There’s a relatively new campaign catching on across the world urging home and landowners to skip their early season lawn care—at least during the month of May. The campaign is called No Mow May and it asks landowners to forego mowing their lawn during the entire month of May to let flowers in lawns bloom, providing a feast of nectar for pollinators. According to an article by Molly Martin for Bee City USA, No Mow May is a conservation initiative first popularized by Plantlife, a British conservation charity working nationally and internationally to save threatened wildflowers, plants and fungi. The campaign has taken off and has been adopted by numerous pollinator-friendly organizations, including many in the United States.
Reducing Mowing on Roadsides
Roadsides in this country add up to millions of miles of potential habitat, many of these in rural agricultural areas. That is just one of several reasons why state agencies like Departments of Transportation (DOT) and county road departments have also adopted more strategic mowing practices for roadsides in recent years. The Fixing America’s Surface Transportation (FAST) Act passed in 2015 even included a provision directing the U.S. Secretary of Transportation to use existing authorities, programs and funding to encourage pollinator habitat efforts by willing State DOT’s. To aid this effort, the Pollinator Partnership created the Technical Manual for Maintaining Roadsides for Pollinators to give guidance for DOTs across the country on how to adopt best practices to support pollinators. The manual recommends DOTs modify their existing maintenance practices to support pollinator habitat, including reducing mowing on roadsides to allow nectar-producing wildflowers to bloom. Additionally, the Nationwide Candidate Conservation Agreement (CCAA) for the Monarch Butterfly on Energy and Transportation Lands was finalized in 2020 and works to encourage energy and transportation landowners and land managers to adopt measures to create net conservation benefits for the monarch butterfly. For more information on the provisions made for owners of land adjacent to rights of way enrolled in the CCAA, see the Rights-of-Way as Habitat Working Group at the University of Illinois-Chicago here.

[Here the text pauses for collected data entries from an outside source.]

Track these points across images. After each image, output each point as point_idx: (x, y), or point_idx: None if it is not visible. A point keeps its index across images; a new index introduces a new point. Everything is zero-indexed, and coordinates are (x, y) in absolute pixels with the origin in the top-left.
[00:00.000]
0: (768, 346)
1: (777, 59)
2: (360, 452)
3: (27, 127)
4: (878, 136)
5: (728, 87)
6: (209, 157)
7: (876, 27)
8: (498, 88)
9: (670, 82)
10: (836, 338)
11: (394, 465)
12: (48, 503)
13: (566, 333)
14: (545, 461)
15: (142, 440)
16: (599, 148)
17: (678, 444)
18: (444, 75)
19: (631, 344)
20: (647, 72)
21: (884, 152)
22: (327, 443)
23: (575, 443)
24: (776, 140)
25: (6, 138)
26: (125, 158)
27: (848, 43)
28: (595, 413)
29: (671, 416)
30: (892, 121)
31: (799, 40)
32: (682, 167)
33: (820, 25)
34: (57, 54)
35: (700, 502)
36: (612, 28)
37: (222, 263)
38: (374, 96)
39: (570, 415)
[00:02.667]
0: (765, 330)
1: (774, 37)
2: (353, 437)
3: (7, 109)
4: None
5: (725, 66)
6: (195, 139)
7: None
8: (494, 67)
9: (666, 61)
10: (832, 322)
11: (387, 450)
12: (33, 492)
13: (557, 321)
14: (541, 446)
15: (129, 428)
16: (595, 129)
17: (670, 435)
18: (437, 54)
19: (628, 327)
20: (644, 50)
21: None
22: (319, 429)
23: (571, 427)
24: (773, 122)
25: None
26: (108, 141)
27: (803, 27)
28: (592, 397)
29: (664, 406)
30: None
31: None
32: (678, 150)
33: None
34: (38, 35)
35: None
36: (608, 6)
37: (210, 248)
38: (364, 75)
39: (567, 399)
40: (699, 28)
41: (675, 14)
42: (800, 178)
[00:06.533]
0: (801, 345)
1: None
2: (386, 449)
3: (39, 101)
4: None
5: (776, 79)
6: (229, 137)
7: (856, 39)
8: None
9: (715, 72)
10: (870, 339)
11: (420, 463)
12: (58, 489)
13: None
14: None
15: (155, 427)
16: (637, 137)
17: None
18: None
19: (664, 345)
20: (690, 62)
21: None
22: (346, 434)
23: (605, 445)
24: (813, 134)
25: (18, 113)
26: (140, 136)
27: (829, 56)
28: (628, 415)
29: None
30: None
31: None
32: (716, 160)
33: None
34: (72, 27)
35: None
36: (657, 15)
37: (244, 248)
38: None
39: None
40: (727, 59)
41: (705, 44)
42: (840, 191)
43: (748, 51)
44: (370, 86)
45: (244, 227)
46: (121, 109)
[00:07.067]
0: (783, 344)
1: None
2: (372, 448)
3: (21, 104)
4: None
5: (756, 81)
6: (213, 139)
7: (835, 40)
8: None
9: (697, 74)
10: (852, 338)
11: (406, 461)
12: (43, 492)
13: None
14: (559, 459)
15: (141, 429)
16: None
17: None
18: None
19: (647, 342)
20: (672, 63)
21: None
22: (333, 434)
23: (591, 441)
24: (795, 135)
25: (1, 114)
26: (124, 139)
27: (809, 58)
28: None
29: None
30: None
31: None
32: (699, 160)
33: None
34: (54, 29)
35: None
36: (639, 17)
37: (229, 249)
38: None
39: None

Best Mowing Practices at Home
Applying sensible mowing practices is a principal of the Monarch Collaborative. As we mentioned in a blog post last year, adopting pollinator-friendly mowing practices is a cost-saving, and relatively simple way to help declining pollinator populations. For many, avoiding mowing altogether may not be possible, so when mowing is necessary, avoid times of peak monarch activity to minimize direct impacts to the monarch larvae growing on the milkweed plants. Other mowing (or non-mowing) best practices include:
- Analyze whether the areas you mow including your roadsides are a necessary expense of time and equipment. They may be the few areas left to support vibrant and necessary pollinator habitat. A manicured area is a desert in the eyes of pollinators.
- If you feel you have to mow, limit mowing to only targeted areas to preserve milkweeds and ensure some areas are left for beneficial insects. .
- Understanding the breeding and migration cycles of monarchs can help give a timeframe to mow. The Monarch Joint Venture provides maps for recommended management timing to minimize unintended harm to monarchs here.
- Find new places on your farm for monarchs, other pollinators, and wildlife to thrive by converting idle areas to prairie or pollinator habitat.
If you are not able to fully adopt a No Mow May approach on your land, every bit helps! Adopting sensible mowing practices helps sustain healthy ecosystems that are beautiful, support pollinators and other wildlife, and provide additional benefits for air, water, and soil health.